To summarize, detecting all pertinent messages among 500k messages in total takes (depending on the curve) 25–43 sec on a single core of a modern Intel CPU, and 20–34 sec on a single core of M1 Max CPU and requires the user to download 16–24.5 MB of data. The method yields an average of 7 false positives for 500k messages.

For reference, Ethereum processes ~1M txns per day; ZCash is at 4–5k txns/day; NEAR: ~450k txns/day; Solana: ~150k txns/day.
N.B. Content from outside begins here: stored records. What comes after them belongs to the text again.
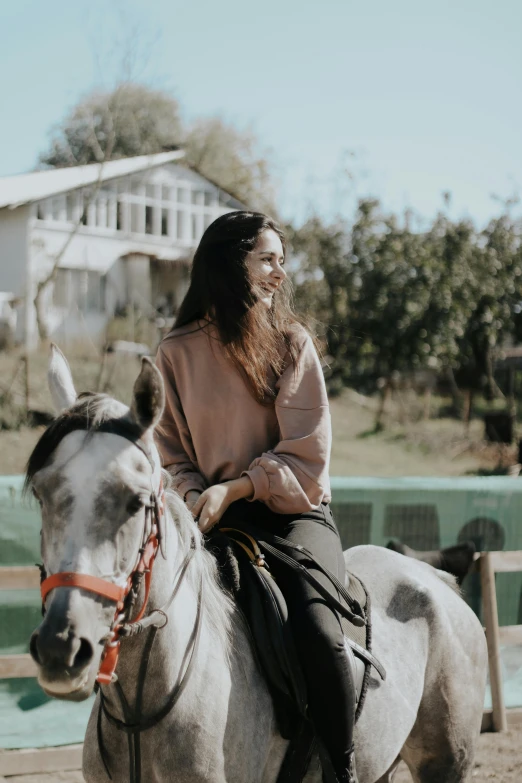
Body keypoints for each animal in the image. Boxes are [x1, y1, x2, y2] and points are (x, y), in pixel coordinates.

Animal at [26, 350, 486, 783]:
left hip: (447, 762)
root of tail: (432, 577)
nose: (60, 647)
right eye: (41, 493)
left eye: (136, 501)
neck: (145, 709)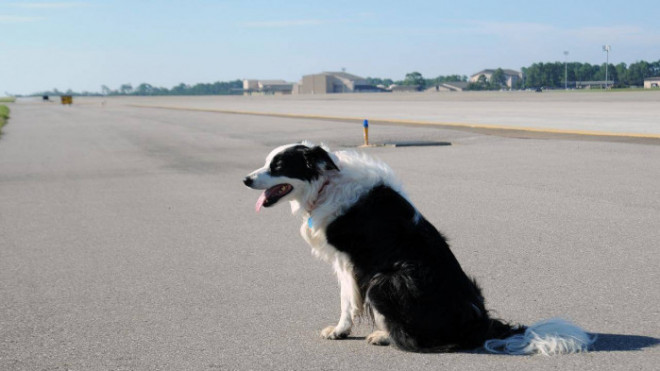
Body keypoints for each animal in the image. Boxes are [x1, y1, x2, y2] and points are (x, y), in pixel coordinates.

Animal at [242, 142, 592, 354]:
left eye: (278, 165)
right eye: (267, 162)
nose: (245, 180)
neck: (326, 182)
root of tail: (479, 322)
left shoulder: (349, 261)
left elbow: (347, 301)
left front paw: (340, 330)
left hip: (385, 280)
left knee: (417, 339)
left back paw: (384, 336)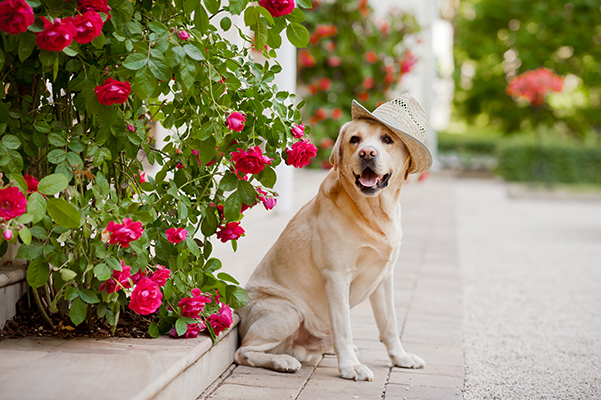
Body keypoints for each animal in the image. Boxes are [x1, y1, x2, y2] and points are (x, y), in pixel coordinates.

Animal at [234, 94, 432, 382]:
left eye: (387, 139)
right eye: (355, 140)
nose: (367, 153)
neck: (374, 213)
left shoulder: (385, 278)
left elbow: (390, 324)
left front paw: (400, 357)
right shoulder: (337, 277)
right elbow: (344, 328)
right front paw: (351, 367)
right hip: (288, 311)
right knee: (244, 351)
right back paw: (282, 361)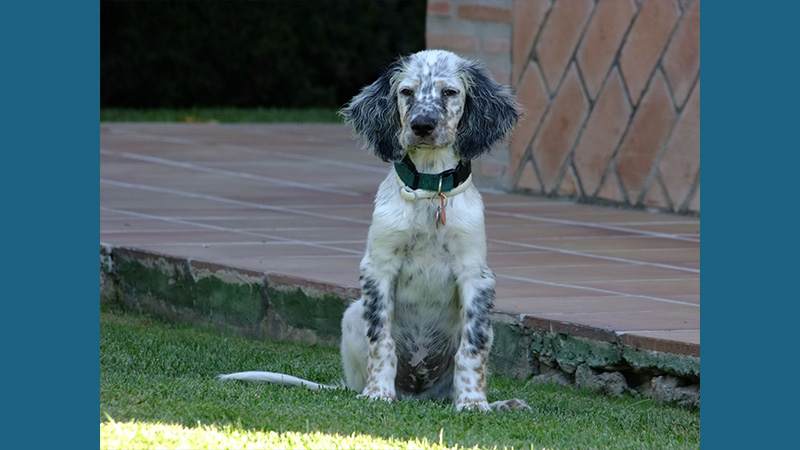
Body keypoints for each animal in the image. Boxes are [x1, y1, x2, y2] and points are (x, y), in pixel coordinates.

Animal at [219, 49, 532, 412]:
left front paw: (473, 403)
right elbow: (381, 341)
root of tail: (418, 397)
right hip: (353, 314)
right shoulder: (379, 266)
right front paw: (378, 394)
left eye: (450, 93)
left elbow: (472, 348)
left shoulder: (475, 273)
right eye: (407, 92)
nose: (421, 125)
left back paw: (501, 404)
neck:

Code used for this test: openssl-omd/ecdh-openssl.c at 4b49ec7bce85a4e3e18a80f40ff1b3ec7e311054 · bazzilic/openssl-omd · GitHub
Detailed results: openssl-omd/results.md at ddaa96000ff06aa75cd97c9908eb06d8c2aa78a8 · bazzilic/openssl-omd · GitHub

1 Like

Updated benchmark:

                                                  |              INTEL              |                M1               |
    CURVE   | PubKey Lgth | Total B/clu | Total B | Detection time  | Detection/msg | Detection time  | Detection/msg |
 secp224r1  |  29 bytes   |  45 bytes   | 22.5 MB | 30'571 ± 31  ms |   0.0611 ms   | 24'381 ± 71  ms |   0.0487 ms   |
 sect113r1  |  16 bytes   |  32 bytes   | 16.0 MB | 42'921 ± 125 ms |   0.0858 ms   | 33'564 ± 126 ms |   0.0671 ms   |
 sect113r2  |  16 bytes   |  32 bytes   | 16.0 MB | 42'931 ± 163 ms |   0.0858 ms   | 33'607 ± 102 ms |   0.0672 ms   |
 prime256v1 |  33 bytes   |  49 bytes   | 24.5 MB | 25'705 ± 17  ms |   0.0514 ms   | 20'125 ± 55  ms |   0.0402 ms   |

Code: openssl-omd/ecdh-openssl.c at a260ff6d1ee3233576c30d363b01a360d37cf2e5 · bazzilic/openssl-omd · GitHub
Log: openssl-omd/results.md at a260ff6d1ee3233576c30d363b01a360d37cf2e5 · bazzilic/openssl-omd · GitHub

For future reference, modern Intel CPUs (Ice Lake, Tiger Lake, Rocket Lake, Sapphire Rapids and newer) and AMD Zen 4 CPUs have a vectorized (SIMD) AES instruction set (VAES) in AVX-512. Those can be used to speed up AES128 to about 4x of the numbers we see in this benchmark. Some references:

However encryption itself should not take too long compared to, for example, key exchange. Next thing I plan to do is benchmark detection stages individually (ECDH key exchange, key derivation, decryption). Might also be interesting to benchmark non-EC key exchange: the public key size will be larger (128 bit?) but supposedly key exchange is faster.